**** Dataset content

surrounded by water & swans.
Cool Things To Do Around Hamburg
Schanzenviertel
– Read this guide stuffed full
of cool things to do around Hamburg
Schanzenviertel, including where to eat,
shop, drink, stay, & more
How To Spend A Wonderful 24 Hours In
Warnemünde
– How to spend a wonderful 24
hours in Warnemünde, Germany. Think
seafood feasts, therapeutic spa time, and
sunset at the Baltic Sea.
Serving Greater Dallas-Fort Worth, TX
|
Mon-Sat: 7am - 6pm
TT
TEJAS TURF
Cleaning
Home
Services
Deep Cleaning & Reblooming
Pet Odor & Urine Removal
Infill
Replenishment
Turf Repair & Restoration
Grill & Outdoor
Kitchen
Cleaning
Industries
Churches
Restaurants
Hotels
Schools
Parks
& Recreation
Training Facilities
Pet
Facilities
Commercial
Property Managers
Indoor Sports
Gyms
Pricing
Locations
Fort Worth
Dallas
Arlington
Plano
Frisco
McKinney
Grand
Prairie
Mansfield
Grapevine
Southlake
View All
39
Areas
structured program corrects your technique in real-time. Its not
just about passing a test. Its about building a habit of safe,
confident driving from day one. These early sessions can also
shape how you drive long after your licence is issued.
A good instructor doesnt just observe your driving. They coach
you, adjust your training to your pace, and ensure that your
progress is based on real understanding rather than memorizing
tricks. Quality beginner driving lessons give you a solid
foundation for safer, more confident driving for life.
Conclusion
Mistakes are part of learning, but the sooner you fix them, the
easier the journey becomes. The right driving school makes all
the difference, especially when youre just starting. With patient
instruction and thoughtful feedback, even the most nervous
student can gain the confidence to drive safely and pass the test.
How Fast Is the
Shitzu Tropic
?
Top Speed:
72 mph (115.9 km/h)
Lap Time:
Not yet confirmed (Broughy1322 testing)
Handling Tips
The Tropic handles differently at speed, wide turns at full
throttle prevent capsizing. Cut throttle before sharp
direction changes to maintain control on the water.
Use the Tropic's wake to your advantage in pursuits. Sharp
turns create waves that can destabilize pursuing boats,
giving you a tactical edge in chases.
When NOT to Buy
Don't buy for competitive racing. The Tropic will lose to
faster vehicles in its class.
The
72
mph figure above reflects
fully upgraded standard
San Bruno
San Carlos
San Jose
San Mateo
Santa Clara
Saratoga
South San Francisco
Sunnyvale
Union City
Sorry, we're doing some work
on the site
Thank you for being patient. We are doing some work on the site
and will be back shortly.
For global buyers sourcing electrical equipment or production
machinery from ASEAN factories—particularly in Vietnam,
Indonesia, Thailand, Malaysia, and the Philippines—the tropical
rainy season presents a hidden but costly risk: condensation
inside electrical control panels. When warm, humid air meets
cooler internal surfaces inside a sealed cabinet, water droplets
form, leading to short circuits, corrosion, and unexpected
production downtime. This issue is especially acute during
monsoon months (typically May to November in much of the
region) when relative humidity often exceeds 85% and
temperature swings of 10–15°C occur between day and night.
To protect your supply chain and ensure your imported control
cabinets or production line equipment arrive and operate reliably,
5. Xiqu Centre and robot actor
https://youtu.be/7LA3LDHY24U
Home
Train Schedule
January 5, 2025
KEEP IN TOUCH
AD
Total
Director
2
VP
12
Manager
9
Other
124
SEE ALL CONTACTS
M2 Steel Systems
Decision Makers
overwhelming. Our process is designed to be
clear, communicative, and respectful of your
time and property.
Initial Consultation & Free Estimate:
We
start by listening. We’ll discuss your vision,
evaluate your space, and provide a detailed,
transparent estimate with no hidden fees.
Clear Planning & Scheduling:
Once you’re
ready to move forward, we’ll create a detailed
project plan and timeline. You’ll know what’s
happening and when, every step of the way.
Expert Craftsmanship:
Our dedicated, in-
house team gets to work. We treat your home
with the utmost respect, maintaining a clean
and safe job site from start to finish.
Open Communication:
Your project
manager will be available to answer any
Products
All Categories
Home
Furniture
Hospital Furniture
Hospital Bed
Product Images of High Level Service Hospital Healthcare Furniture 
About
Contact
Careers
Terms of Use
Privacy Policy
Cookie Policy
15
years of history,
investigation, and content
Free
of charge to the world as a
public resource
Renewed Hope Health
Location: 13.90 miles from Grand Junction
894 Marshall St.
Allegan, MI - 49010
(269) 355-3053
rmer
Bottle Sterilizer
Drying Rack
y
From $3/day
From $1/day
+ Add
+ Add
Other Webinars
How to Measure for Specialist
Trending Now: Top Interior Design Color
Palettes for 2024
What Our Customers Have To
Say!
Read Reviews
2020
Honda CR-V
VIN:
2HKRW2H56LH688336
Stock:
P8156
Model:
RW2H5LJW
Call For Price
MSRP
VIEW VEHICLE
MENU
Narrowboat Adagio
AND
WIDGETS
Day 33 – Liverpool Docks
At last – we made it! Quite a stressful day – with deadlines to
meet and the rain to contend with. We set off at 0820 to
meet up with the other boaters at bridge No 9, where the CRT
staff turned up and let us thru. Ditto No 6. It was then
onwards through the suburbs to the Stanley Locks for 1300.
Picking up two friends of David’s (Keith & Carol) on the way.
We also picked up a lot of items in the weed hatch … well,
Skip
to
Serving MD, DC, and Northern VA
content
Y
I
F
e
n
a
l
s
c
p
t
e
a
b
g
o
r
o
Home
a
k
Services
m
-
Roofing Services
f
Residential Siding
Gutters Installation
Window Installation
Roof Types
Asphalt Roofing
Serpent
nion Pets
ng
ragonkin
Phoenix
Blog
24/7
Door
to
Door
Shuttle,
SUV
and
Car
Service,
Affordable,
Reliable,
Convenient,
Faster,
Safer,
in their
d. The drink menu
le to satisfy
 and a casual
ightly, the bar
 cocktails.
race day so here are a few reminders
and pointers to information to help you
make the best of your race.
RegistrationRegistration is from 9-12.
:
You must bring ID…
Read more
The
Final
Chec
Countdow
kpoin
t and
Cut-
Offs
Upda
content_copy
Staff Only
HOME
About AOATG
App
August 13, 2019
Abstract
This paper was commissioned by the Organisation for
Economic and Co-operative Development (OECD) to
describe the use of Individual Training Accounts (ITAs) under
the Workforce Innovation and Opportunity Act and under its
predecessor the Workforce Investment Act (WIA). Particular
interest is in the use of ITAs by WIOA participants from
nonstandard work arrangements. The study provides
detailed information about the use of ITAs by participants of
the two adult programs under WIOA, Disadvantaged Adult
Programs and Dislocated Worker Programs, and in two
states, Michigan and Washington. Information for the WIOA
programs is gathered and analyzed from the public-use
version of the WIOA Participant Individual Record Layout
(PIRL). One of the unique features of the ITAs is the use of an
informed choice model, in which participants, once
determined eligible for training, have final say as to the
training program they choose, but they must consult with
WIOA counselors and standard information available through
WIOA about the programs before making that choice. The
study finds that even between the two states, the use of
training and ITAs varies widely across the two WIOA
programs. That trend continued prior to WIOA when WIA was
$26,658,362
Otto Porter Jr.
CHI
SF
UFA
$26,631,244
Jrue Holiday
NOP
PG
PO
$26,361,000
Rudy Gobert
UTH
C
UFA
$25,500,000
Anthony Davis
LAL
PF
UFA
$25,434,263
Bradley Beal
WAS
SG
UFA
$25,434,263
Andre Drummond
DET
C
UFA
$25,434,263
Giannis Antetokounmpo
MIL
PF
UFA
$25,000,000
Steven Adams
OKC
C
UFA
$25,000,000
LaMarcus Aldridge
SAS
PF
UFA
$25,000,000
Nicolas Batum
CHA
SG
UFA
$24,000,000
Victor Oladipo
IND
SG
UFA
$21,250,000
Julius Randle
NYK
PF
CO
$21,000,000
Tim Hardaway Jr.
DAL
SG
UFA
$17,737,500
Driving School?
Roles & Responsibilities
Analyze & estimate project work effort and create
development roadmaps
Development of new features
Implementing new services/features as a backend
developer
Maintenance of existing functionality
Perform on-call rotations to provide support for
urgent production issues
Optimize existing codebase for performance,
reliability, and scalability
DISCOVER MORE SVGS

********

Instructions for the task ▸
The first line of the listing above through the line containing "structured program corrects": print exactly that, both ends included.

Answer to this task ▸
surrounded by water & swans.
Cool Things To Do Around Hamburg
Schanzenviertel
– Read this guide stuffed full
of cool things to do around Hamburg
Schanzenviertel, including where to eat,
shop, drink, stay, & more
How To Spend A Wonderful 24 Hours In
Warnemünde
– How to spend a wonderful 24
hours in Warnemünde, Germany. Think
seafood feasts, therapeutic spa time, and
sunset at the Baltic Sea.
Serving Greater Dallas-Fort Worth, TX
|
Mon-Sat: 7am - 6pm
TT
TEJAS TURF
Cleaning
Home
Services
Deep Cleaning & Reblooming
Pet Odor & Urine Removal
Infill
Replenishment
Turf Repair & Restoration
Grill & Outdoor
Kitchen
Cleaning
Industries
Churches
Restaurants
Hotels
Schools
Parks
& Recreation
Training Facilities
Pet
Facilities
Commercial
Property Managers
Indoor Sports
Gyms
Pricing
Locations
Fort Worth
Dallas
Arlington
Plano
Frisco
McKinney
Grand
Prairie
Mansfield
Grapevine
Southlake
View All
39
Areas
structured program corrects your technique in real-time. Its not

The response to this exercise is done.